KUALA LUMPUR: The country’s Technical and Vocational Education and Training (TVET) system has undergo an overhaul if it hopes to hold any promise of real change for the industry.

In its School-to-Work Transition Survey, Khazanah Research Institute said that while the Education Blueprint emphasises TVET as essential for the needs of the labour market and economy, the TVET take up rate among students has been less than stellar.

Only 13 per cent of upper secondary school students are pursuing TVET courses while at higher education level, less than 9 per cent of students are in polytechnics.

The report noted that students and parents usually regard TVET as an inferior educational pathway or a “dead end”, when the survey instead showed that young job seekers and young workers view TVET as the most useful qualification in getting a good job.

However, the report also showed that there is a significant wage differential between TVET graduates and those with other types of hard skills. For example, the maximum salary reported by public sector employers for workers with TVET qualifications is about RM3,000 less than for university graduates and RM500 more than for SPM holders.

The report identified a number of weaknesses in the current TVET system and noted that while the formation of a National Taskforce to reform TVET is promising, it will only succeed if there is a complete structural overhaul to the system.

Among the changes needed, said the report, include necessary strategic coordination, namely bringing the large number of training providers (over 1,000 public and private TVET institutions) under a single effective governance body that can provide quality assurance for skill outputs from the different institutions.

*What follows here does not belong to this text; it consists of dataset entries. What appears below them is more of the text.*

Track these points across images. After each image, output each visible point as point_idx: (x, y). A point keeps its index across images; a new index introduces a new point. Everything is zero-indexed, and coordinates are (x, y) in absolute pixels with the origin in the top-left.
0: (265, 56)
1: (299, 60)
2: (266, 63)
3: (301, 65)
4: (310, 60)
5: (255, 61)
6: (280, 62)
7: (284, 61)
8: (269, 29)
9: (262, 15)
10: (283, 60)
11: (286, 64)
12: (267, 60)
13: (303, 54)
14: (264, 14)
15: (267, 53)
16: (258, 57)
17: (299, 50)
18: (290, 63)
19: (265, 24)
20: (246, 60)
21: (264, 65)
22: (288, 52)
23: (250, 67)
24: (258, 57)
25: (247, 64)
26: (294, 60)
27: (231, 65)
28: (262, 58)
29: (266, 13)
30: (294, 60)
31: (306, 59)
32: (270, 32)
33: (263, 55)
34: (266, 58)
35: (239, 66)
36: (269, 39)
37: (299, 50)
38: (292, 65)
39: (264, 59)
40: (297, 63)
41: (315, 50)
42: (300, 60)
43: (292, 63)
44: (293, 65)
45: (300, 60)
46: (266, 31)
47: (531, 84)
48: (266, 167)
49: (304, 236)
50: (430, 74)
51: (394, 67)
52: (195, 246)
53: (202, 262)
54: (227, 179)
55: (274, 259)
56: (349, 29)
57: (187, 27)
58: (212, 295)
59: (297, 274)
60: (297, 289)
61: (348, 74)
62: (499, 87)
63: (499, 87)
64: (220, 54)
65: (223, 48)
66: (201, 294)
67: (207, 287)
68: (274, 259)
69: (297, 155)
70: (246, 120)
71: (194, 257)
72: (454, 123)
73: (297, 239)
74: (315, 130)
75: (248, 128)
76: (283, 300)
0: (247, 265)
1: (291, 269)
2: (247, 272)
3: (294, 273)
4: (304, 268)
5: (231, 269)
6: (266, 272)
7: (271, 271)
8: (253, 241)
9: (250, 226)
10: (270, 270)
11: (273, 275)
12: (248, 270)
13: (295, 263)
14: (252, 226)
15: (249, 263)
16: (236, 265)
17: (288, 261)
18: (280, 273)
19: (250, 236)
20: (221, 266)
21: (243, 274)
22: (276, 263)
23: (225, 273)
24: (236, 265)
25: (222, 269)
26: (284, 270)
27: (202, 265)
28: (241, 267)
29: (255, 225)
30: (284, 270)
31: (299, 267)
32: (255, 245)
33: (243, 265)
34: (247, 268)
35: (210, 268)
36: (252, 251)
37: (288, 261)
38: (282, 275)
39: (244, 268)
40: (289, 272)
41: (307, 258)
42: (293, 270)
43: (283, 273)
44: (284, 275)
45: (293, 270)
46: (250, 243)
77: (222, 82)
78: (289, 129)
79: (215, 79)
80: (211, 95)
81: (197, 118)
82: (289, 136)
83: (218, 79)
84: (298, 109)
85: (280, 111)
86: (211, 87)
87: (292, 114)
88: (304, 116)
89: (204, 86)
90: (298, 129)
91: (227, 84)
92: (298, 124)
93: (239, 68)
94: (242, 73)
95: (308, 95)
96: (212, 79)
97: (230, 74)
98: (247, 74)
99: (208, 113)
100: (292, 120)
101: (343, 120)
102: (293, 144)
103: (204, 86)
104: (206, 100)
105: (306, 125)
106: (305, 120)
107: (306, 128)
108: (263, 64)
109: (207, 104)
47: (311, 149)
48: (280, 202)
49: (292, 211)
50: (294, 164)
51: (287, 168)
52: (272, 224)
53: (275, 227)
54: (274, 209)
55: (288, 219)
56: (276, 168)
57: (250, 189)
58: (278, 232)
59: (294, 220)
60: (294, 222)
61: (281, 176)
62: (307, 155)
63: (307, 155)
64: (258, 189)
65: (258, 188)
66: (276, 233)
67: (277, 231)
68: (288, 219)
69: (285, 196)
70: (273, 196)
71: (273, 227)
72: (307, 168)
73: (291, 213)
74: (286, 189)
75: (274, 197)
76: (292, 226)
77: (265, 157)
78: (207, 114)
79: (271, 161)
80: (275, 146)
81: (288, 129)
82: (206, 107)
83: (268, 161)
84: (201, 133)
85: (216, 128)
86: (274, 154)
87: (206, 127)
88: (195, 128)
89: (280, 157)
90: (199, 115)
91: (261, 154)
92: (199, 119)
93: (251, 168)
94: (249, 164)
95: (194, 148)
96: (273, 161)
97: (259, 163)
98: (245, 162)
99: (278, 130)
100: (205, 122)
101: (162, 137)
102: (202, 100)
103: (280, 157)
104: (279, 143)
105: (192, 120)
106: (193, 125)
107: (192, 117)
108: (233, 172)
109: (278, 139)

According to the report, there is also a need to prioritise a demand-driven approach by ensuring close industry involvement to realistically relate training to workforce needs, including providing incentives for employers to offer work-based training (WBT).

It said the government’s TVET taskforce should establish relevant and reliable competency standards and qualifications framework for better matching and to facilitate entry of TVET graduates into universities. It should also focus on raising the status of TVET, including through gender-sensitive labour market information and career guidance, including introducing role models.

A review of salary differentials between TVET graduates and those from other educational streams could also shed light on the issues that need to be addressed, it said.

The report said the experience of European Union countries highlighted three success factors for TVET — governance, quality and partnerships.

Involving national social partners, said the report, is necessary to ensure that TVET remains responsive. Their involvement is essential for identifying future skill requirements so that the development of skills keeps pace with labour market needs.

It noted that, in successful systems, TVET schools operate in networks with local businesses.